### Provided records
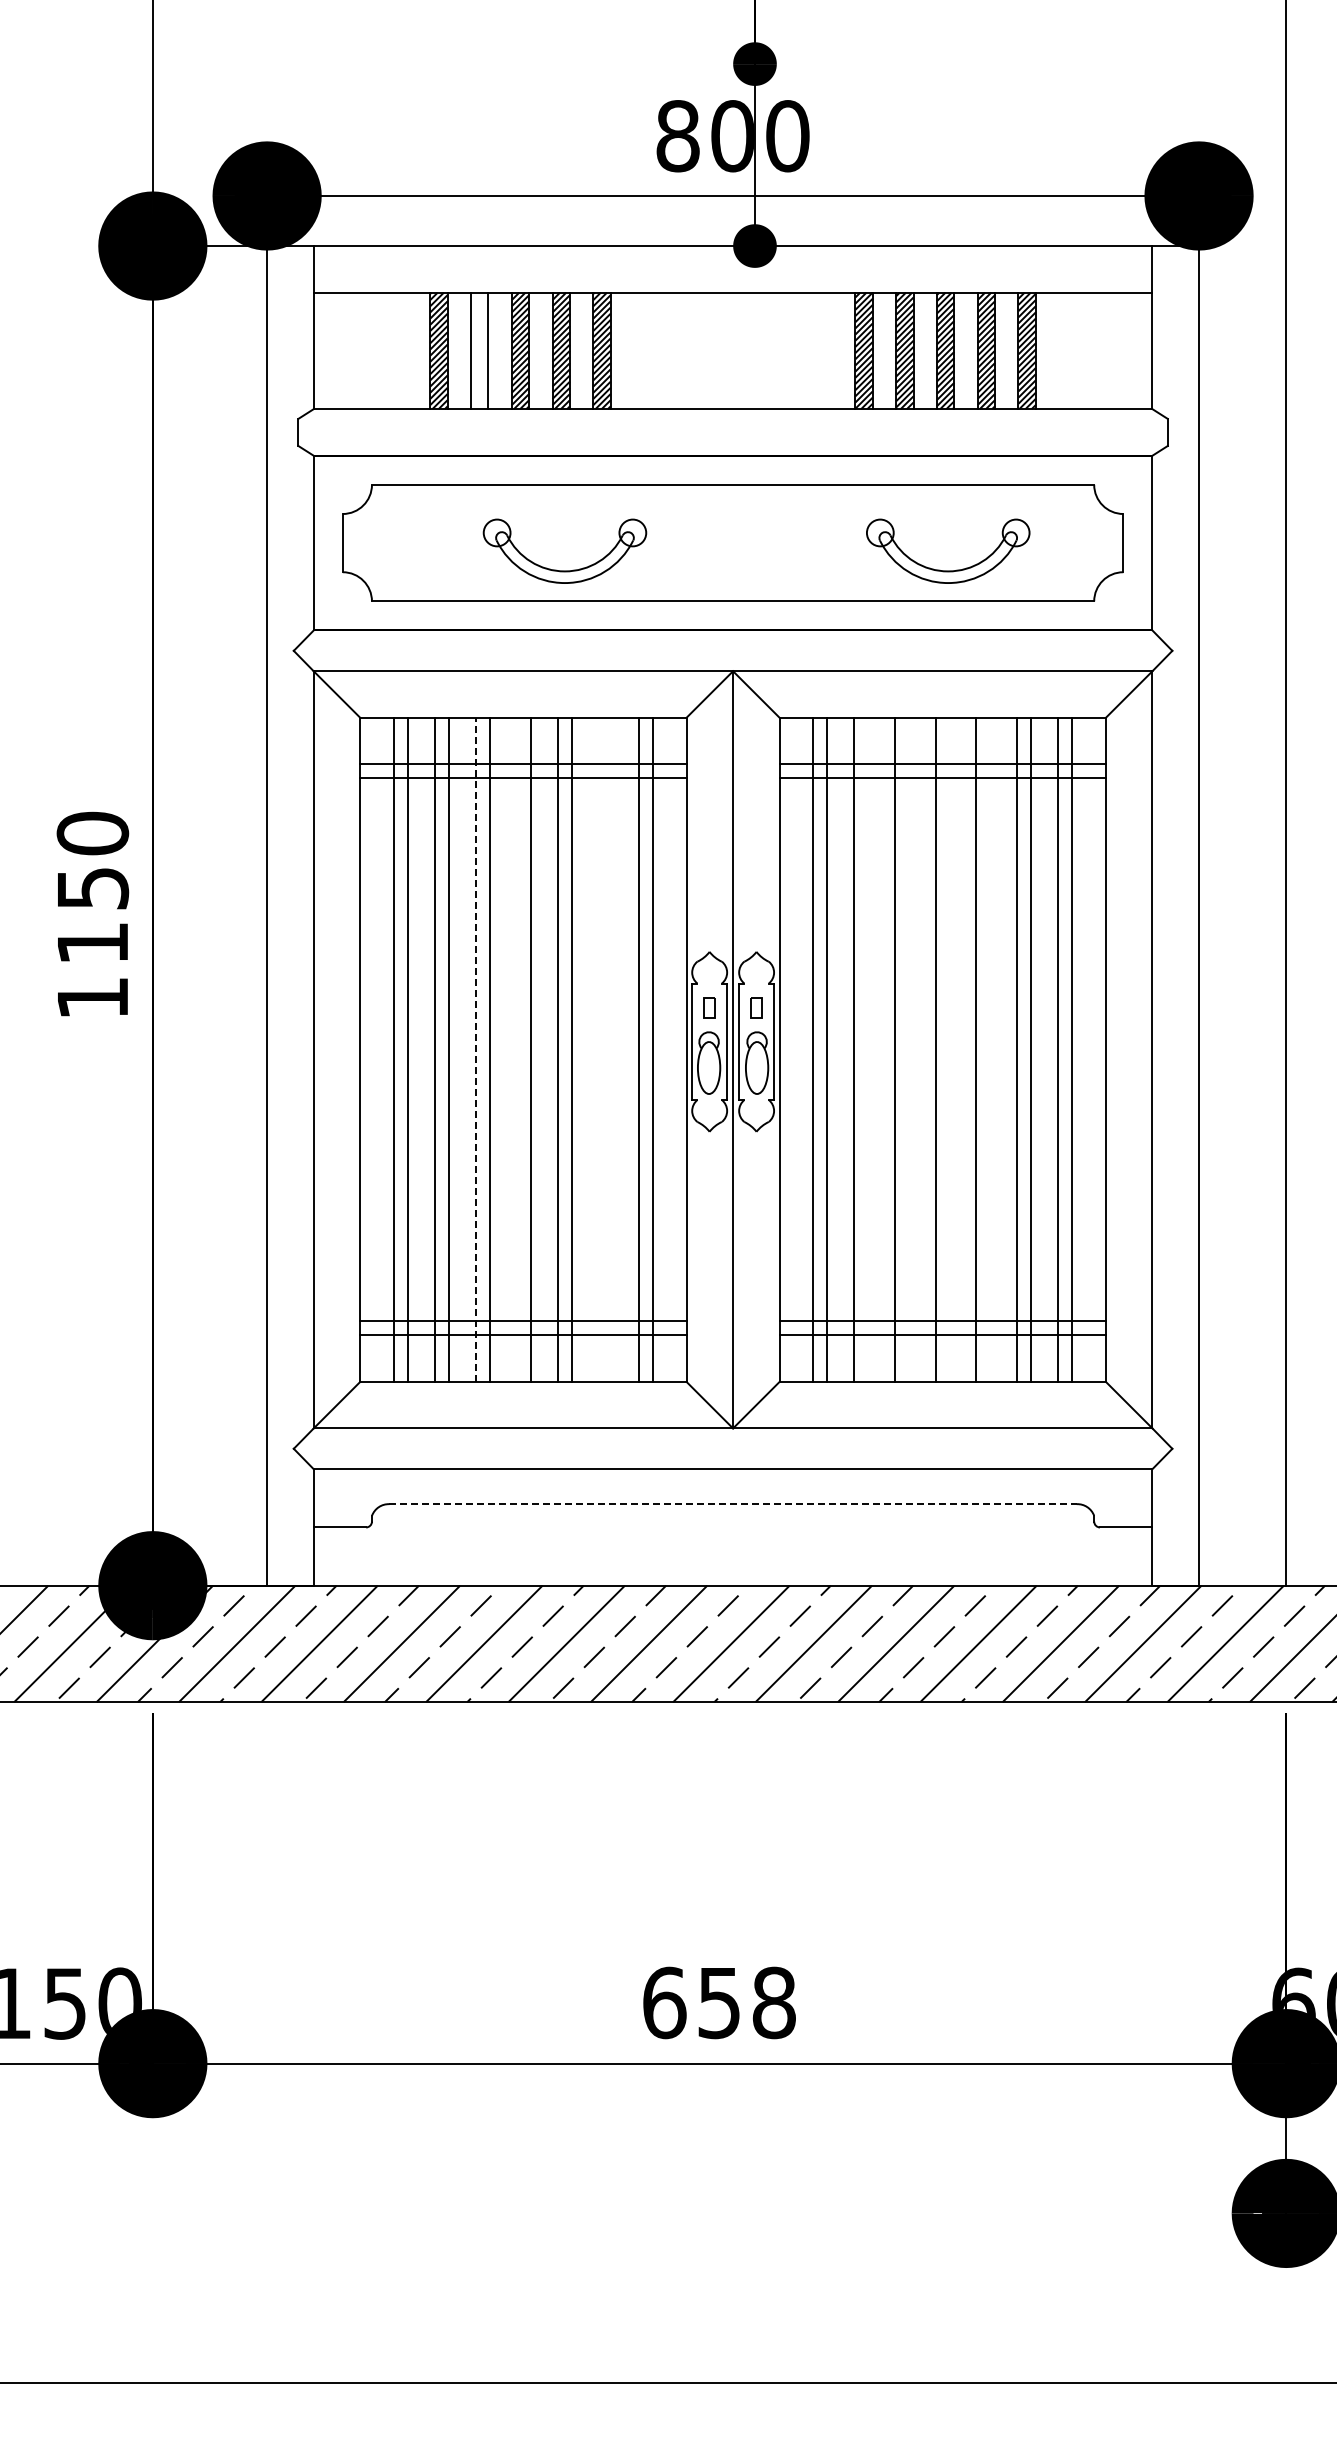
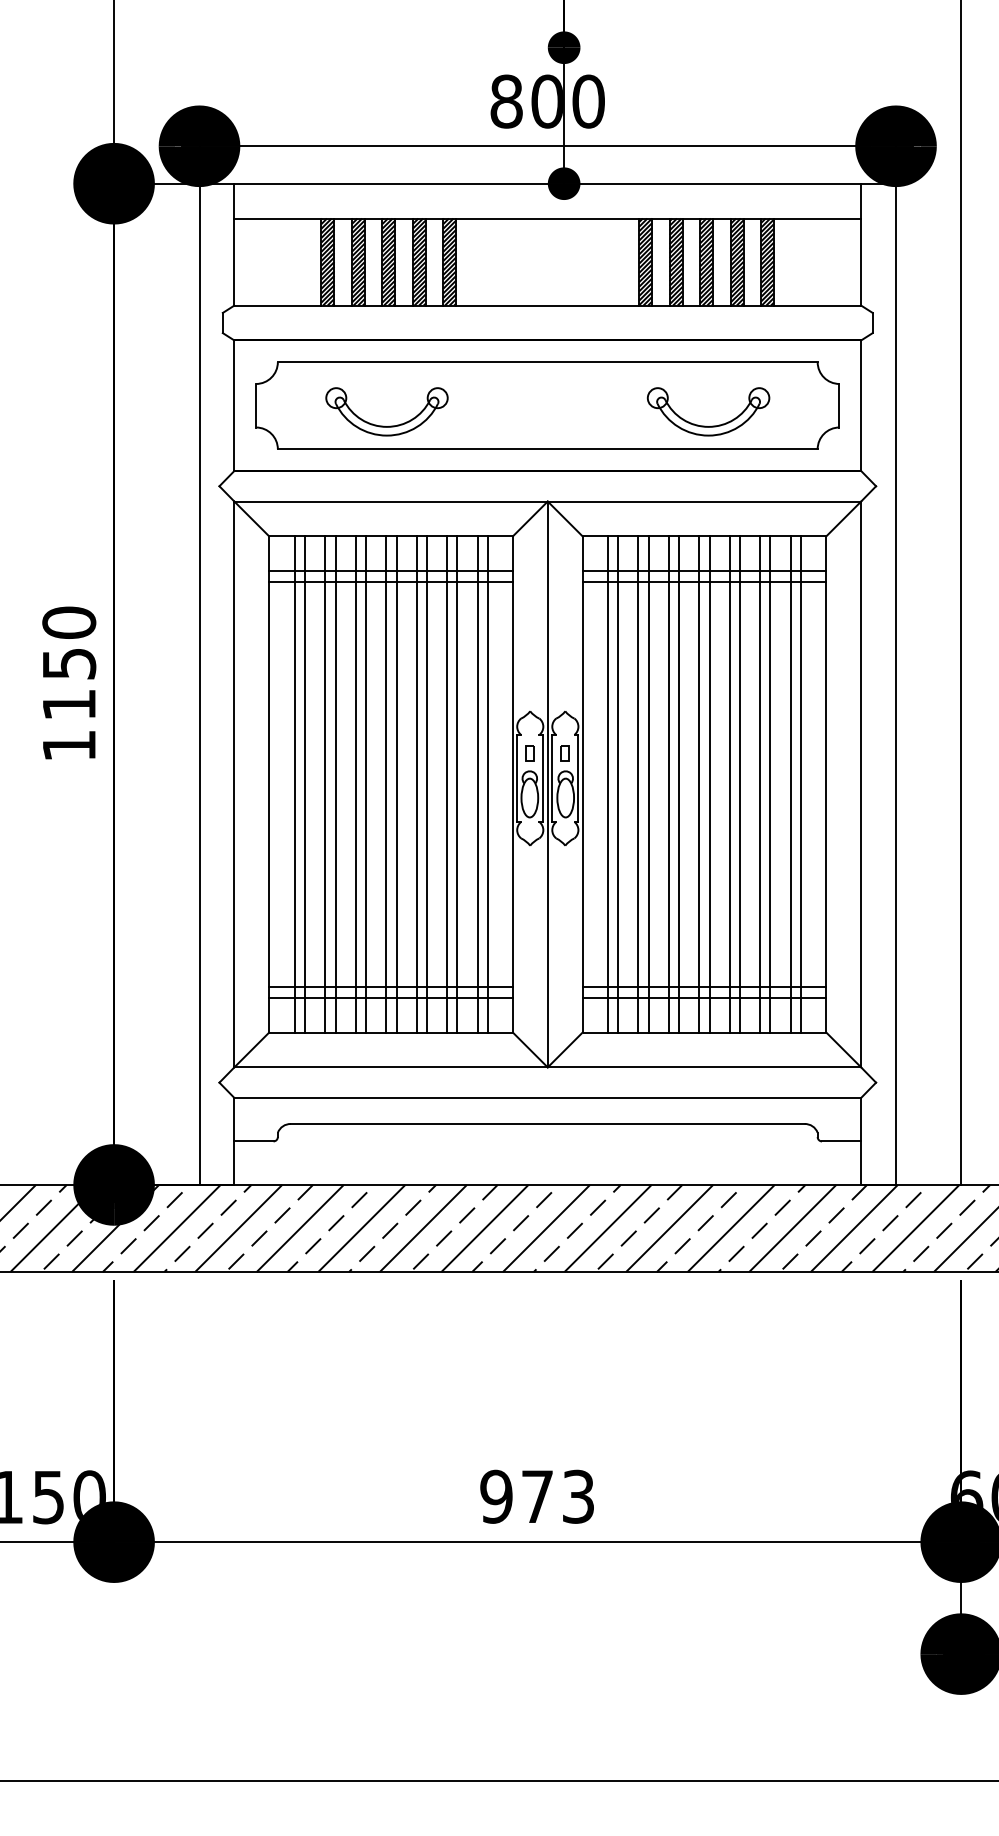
hatch: (479, 350) -> (358, 261), added
part: (564, 570) -> (386, 426), moved
line: (476, 1049) -> (355, 784), dashed -> solid
line: (516, 1049) -> (385, 784), added
line: (598, 1049) -> (447, 784), added
line: (612, 1049) -> (457, 784), added
line: (867, 1049) -> (648, 784), added
line: (908, 1049) -> (678, 784), added
line: (949, 1049) -> (709, 784), added
line: (990, 1049) -> (740, 784), added
line: (733, 1504) -> (548, 1124), dashed -> solid
text: (718, 2002) -> (536, 1496), 658 -> 973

### Work item
Which lines run from the one containing "line: (990, 1049) -> (740, 784), added" to the end of the records? Transcribe exactly those, both ends included.

### Reply to the task
line: (990, 1049) -> (740, 784), added
line: (733, 1504) -> (548, 1124), dashed -> solid
text: (718, 2002) -> (536, 1496), 658 -> 973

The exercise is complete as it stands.